The Animators(114)



“There’s a version of me out there that I have no control over,” he finally says. “Even when I specifically told you no, you went ahead and did it anyway. And when you did that, you chose Mel. Okay? Which is what she wanted all along. She could talk you into dancing on burning coals, Sharon. You could never say no to her.”

I slide down to the floor, speechless. My mind flashes on him and Mel sitting across the table from each other in the kitchen, glowering behind their wineglasses. I know he’s not wrong. I put my head in my hands and say the only thing I can think of:

“I can hear her.”

“Hear who.”

“Your fiancée. When were you going to get around to telling me about her?”

“Never. Not if I could help it.”

I feel a cool wash of unpleasantness bleed through my belly. I can’t see for a moment. It hurts that badly.

“This is why I didn’t call,” he says. “We are at an impasse, Sharon.

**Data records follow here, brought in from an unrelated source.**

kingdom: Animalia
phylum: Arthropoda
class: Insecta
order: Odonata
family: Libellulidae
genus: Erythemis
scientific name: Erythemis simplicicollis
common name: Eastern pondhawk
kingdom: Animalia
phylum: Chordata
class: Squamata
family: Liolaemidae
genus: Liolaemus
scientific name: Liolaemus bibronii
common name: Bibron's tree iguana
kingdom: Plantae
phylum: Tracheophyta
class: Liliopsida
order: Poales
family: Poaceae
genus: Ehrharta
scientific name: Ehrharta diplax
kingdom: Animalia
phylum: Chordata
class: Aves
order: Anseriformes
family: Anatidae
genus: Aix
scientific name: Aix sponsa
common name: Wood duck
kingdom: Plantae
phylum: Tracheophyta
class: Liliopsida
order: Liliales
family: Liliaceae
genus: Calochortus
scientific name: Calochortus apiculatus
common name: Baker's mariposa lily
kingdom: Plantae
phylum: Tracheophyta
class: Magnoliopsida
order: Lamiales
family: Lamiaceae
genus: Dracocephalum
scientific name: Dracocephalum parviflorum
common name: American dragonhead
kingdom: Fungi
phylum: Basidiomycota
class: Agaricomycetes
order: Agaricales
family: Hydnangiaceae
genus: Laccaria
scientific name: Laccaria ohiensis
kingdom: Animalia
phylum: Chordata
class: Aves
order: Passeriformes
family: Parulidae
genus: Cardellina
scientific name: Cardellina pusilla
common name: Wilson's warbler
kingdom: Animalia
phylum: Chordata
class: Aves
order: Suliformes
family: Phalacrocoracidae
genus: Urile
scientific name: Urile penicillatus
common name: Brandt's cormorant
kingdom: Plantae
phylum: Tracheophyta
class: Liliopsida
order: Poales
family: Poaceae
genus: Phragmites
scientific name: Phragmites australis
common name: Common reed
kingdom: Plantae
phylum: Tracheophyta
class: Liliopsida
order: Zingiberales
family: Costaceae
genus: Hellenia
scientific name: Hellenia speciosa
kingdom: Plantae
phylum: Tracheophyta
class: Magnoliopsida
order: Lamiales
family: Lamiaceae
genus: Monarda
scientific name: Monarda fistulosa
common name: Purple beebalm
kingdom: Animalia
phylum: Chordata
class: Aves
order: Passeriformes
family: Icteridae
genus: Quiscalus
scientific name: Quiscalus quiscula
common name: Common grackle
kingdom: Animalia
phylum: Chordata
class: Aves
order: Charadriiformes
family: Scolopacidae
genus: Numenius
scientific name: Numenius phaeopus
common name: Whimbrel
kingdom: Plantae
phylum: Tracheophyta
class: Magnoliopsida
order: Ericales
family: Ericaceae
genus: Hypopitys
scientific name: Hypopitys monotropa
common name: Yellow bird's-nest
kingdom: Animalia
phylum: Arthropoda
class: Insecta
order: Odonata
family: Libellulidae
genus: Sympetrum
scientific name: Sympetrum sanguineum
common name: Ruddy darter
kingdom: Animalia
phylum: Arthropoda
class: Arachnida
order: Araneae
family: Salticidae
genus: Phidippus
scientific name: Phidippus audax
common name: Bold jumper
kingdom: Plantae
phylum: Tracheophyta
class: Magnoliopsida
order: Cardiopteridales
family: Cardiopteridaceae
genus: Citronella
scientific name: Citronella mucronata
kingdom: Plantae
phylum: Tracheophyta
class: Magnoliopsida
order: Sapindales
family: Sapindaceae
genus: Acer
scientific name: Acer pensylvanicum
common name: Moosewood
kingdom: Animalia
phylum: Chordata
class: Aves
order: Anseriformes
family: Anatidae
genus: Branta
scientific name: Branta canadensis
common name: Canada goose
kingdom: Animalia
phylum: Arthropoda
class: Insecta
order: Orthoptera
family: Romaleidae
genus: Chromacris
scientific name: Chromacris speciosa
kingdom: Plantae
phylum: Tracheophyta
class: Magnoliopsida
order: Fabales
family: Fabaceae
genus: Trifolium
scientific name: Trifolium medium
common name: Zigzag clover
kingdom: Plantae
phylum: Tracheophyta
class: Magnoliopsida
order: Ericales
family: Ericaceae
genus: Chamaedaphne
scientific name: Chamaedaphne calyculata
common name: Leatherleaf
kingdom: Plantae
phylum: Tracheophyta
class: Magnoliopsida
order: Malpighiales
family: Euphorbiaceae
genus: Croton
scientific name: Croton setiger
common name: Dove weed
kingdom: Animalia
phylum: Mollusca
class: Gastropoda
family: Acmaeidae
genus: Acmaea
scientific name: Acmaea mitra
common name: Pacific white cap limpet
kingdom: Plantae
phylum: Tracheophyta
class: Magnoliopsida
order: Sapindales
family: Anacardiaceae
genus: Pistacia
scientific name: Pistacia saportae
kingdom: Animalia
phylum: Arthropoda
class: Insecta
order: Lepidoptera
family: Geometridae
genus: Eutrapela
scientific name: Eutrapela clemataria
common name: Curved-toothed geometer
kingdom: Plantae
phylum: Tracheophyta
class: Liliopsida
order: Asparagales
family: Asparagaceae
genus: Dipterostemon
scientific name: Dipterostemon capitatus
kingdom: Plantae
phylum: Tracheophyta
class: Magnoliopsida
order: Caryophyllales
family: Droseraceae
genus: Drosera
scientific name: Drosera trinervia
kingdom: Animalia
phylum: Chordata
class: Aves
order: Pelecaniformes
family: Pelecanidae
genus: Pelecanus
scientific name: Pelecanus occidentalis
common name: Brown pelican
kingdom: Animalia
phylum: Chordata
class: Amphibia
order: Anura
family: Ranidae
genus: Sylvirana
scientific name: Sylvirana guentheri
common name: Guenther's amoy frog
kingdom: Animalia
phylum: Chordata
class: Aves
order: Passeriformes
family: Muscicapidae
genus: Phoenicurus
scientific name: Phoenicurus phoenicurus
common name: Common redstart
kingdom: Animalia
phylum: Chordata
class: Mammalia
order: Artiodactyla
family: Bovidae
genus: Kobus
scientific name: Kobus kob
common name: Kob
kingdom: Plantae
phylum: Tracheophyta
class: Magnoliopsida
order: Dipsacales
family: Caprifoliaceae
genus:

There’s nothing left to say.”

We’re at an impasse. If the man has one weakness, it is this: forever picking the wrong moment for sanctimony. I feel my temper spike through, hot and sharp. I go for the grenade. “You wanna know why I left Kentucky? My mother finally broke down and told me the truth. I’m illegitimate. And guess who my biological father is? Your dad. Because my life is just that much of a sideshow. We just committed biblical incest. You have a good one. Ted.”

He makes a choking noise. I hang up.

In the other room, Ryan and Tatum blink at me sleepily. I hand Tatum his phone. “Sorry,” I tell him.

“Is that true?” Ryan says.

“What, that Teddy’s dad is also my dad? Maybe.”

There’s a moment of quiet, then Tatum spouts an incredulous chain of dudes. Ryan yells, Gross, you did it with someone you’re related to and Tatum affirms, Dude.

I collapse into a chair, an empty gnawing in my chest. Teddy’s right. He doesn’t owe me anything.



Back in Park Slope, Mom comes into the living room and slaps my sketchbook down. “You’ve never drawn a picture of me.”

“I drew you from the eighties for Irrefutable Love.”

“I mean, like I am now.”

“I didn’t think you’d want me to draw you like you are now.”

She narrows her eyes. “You thought wrong, sugar. Draw me.”

I shrug. Feel around for a pencil. Limp over to the drafting board to pluck one out of the coffee cup.

“Don’t see you using that thing much,” Mom says.

“I’m taking a break.”

It’s weird, sitting with a sketchpad again. I finger the pencil, feeling ungainly. Could I ever really do this? I look at the pad, then up at her.

She stares back at me. Lights a Doral. “Well?”

She’s lowered herself into the canvas Ikea chair she claims hurts her ass, crosses her legs. I do a survey. Sweatshirt, jeans, puffy sneakers, glasses on a chain against her chest. Her neck is a latticework of lines, folded skin. Deep webbing around the eyes, the seams linking nose to mouth, the hill where the chin ends and the neck begins.

Mom was beautiful when she was young. All milky and blond, none of the Kisses swarthiness. A very seventies kind of beauty, full and bawdy, an era in which imperfect teeth failed to impede sex appeal. We drew her in this way for Irrefutable Love—the tornado scene as the toppling point for my mother’s prettiness, before she started to wear, long before I learned about line or contour or critically identifying those things in anyone. I feel badly for thinking this. But her face is better than pretty. It is an interesting face, one with depth and contour that requires skill, care in replication. It calls for a study. What Mel always said: The beautiful face is the simplest to draw.

“Come closer,” I say.

She moves next to me on the couch. I fold my leg carefully underneath me, study her nose. “Been a while,” I tell her, making preliminary marks, “since I picked up a pencil.”

“Well, I reckon it’s time to get back on the horse.”

“Try to keep still.”

“Can I still smoke?”

“Yeah. Just move your arm. Try not to move anything else.”

She goes quiet. Mom has been in New York City for six weeks. She’s no longer afraid to stay in my apartment by herself. We’ve both gotten used to her being there. I’m going to the studio later to watch Wild at Heart with Ryan and Tatum. It’s nice to have plans, gives a warm sort of momentum to this sketch: Here are the things I have to get done before I go out and spend time with my friends.

“I’m gonna go back home,” she says.

I stop. “You are? When?”

“Next Saturday. Kent got me a ticket. He says hey, by the way. He says when you come to visit again, he’ll bake you all the pies you want. Between you and me, I think you’re his favorite.” She takes a drag, exhales a plume of smoke. The cloud tapers. She looks at me from the corner of her eye. “You’re back on your feet. You’ll be okay.”

“I was always okay.”

“I know.”

I lean back into the sketch. The division, or melding, between chin and neck will be a challenge. I try to see if there’s a common stream, a line to follow, and instead find five, all diverging. “Running out into traffic wasted,” I murmur, “is far from the worst thing that’s happened in our family. You people dance shamelessly with the devil.”